Genome-wide association studies (GWAS) have become increasingly common due to advances in technology and have permitted the identification of differences in single nucleotide polymorphism (SNP) alleles that are associated with diseases. However, while typical GWAS analysis techniques treat markers individually, complex diseases (cancers, diabetes, and Alzheimers, amongst others) are unlikely to have a single causative gene. Thus, there is a pressing need for multi-SNP analysis methods that can reveal system-level differences in cases and controls. Here, we present a novel multi-SNP GWAS analysis method called Pathways of Distinction Analysis (PoDA). The method uses GWAS data and known pathway-gene and gene-SNP associations to identify pathways that permit, ideally, the distinction of cases from controls. The technique is based upon the hypothesis that, if a pathway is related to disease risk, cases will appear more similar to other cases than to controls (or vice versa) for the SNPs associated with that pathway. By systematically applying the method to all pathways of potential interest, we can identify those for which the hypothesis holds true, i.e., pathways containing SNPs for which the samples exhibit greater within-class similarity than across classes. Importantly, PoDA improves on existing single-SNP and SNP-set enrichment analyses, in that it does not require the SNPs in a pathway to exhibit independent main effects. This permits PoDA to reveal pathways in which epistatic interactions drive risk. In this paper, we detail the PoDA method and apply it to two GWAS: one of breast cancer and the other of liver cancer. The results obtained strongly suggest that there exist pathway-wide genomic differences that contribute to disease susceptibility. PoDA thus provides an analytical tool that is complementary to existing techniques and has the power to enrich our understanding of disease genomics at the systems-level.

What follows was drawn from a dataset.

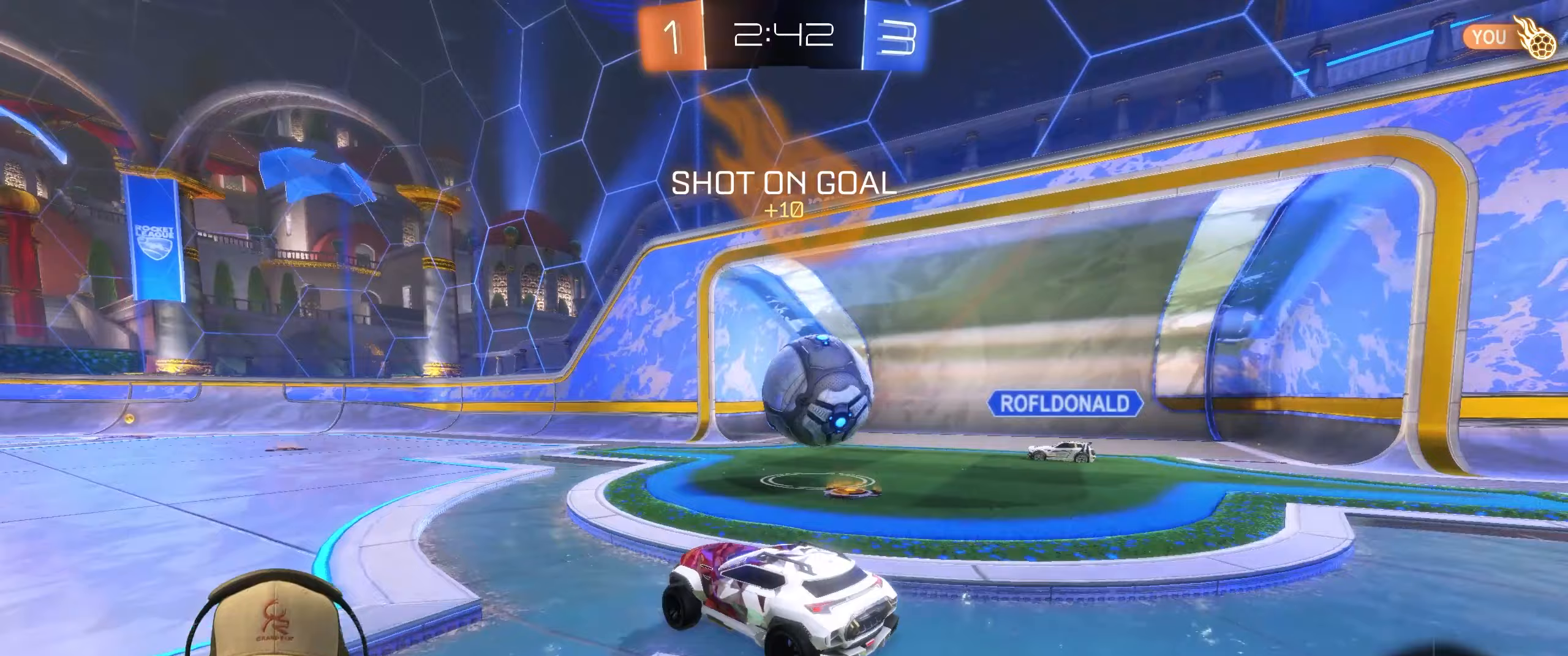
{"buttons": ["R2"], "left_stick": "left", "events": [[83, "TRIANGLE", "down"], [117, "TRIANGLE", "up"], [117, "left_stick", "left"], [217, "L1", "down"], [350, "L1", "up"]]}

全基因组关联研究(GWAS)由于技术的进步而变得越来越普遍,并且已经确定了与疾病相关的单核苷酸多态性(SNP)等位基因的差异。然而,尽管典型的 GWAS 分析技术单独处理标记物,但复杂疾病(癌症、糖尿病和阿尔茨海默病等)不太可能具有单个致病基因。因此,迫切需要能够揭示病例和对照之间系统水平差异的多 SNP 分析方法。在这里,我们提出了一种新的多 SNP GWAS 分析方法,称为区分途径分析(PoDA)。该方法使用 GWAS 数据和已知的途径-基因和基因-SNP 关联来识别途径,理想情况下,可以区分病例和对照。该技术基于这样的假设:如果一个途径与疾病风险有关,那么与该途径相关的 SNP 情况下会比对照更相似(反之亦然)。通过系统地将该方法应用于所有具有潜在兴趣的途径,我们可以确定那些假设成立的途径,即包含 SNP 的途径,这些 SNP 在样本中表现出比跨类更高的类内相似性。重要的是,PoDA 改进了现有的单 SNP 和 SNP 集富集分析,因为它不需要途径中的 SNP 表现出独立的主要效应。这使得 PoDA 能够揭示导致风险的上位相互作用的途径。在本文中,我们详细介绍了 PoDA 方法,并将其应用于两项 GWAS:一项是乳腺癌,另一项是肝癌。所得结果强烈表明存在导致疾病易感性的全基因组途径差异。因此,PoDA 提供了一种分析工具,补充了现有技术,并具有增强我们对系统水平疾病基因组学理解的能力。